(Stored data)
<<<<

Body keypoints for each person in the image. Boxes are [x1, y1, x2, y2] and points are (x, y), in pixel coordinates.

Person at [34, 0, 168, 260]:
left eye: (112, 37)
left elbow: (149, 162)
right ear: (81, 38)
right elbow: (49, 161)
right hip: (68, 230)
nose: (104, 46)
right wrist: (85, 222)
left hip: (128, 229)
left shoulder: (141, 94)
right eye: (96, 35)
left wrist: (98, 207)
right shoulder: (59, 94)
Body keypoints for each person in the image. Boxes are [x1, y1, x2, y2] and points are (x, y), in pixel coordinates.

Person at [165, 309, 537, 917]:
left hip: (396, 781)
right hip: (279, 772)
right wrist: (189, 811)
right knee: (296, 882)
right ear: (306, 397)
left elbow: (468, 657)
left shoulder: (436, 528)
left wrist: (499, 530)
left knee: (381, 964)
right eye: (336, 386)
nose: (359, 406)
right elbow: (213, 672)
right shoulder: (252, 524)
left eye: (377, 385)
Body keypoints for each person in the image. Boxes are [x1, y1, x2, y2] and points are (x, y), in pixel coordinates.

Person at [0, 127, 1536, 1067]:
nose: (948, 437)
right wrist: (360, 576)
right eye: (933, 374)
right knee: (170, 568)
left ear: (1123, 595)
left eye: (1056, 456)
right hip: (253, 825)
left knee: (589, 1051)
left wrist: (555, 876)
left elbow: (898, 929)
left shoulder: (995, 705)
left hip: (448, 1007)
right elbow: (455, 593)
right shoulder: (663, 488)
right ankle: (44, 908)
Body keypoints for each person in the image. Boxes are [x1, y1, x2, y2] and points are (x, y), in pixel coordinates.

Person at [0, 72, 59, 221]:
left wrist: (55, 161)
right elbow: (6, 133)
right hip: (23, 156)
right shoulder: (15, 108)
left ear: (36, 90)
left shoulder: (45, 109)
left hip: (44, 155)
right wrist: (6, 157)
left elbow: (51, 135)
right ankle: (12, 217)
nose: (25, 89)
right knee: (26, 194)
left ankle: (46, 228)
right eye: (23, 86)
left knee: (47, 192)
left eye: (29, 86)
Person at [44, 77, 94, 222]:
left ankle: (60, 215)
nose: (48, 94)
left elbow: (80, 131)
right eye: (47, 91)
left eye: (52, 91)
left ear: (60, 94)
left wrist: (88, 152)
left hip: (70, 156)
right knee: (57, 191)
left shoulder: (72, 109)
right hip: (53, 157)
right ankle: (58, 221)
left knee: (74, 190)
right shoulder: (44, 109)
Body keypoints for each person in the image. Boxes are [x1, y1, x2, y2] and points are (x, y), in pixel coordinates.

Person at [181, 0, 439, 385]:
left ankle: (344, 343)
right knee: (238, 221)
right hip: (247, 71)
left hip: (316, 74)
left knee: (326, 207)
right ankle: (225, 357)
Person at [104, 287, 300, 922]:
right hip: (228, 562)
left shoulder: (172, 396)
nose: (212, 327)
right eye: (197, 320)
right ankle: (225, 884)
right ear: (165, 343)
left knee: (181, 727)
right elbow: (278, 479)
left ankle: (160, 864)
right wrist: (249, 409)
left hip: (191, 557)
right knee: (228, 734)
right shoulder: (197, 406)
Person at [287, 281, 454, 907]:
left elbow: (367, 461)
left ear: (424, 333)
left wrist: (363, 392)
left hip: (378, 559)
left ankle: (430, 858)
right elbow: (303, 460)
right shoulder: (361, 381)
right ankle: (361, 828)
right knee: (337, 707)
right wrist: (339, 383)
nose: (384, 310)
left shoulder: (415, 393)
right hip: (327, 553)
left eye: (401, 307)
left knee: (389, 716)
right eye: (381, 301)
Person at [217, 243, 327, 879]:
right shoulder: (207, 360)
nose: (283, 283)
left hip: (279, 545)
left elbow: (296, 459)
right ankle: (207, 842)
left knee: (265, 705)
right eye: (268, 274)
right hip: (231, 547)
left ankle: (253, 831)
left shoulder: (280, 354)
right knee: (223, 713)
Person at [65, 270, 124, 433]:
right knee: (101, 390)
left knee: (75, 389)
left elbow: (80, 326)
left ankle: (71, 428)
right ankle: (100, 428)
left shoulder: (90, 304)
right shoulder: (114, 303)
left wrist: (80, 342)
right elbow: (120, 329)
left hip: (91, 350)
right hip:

>>>>

[Aim of the task]: Each line from the one containing "right shoulder: (114, 303)" to the final line above should be written out exactly; please omit the others.

[Task answer]:
right shoulder: (114, 303)
left wrist: (80, 342)
right elbow: (120, 329)
left hip: (91, 350)
right hip:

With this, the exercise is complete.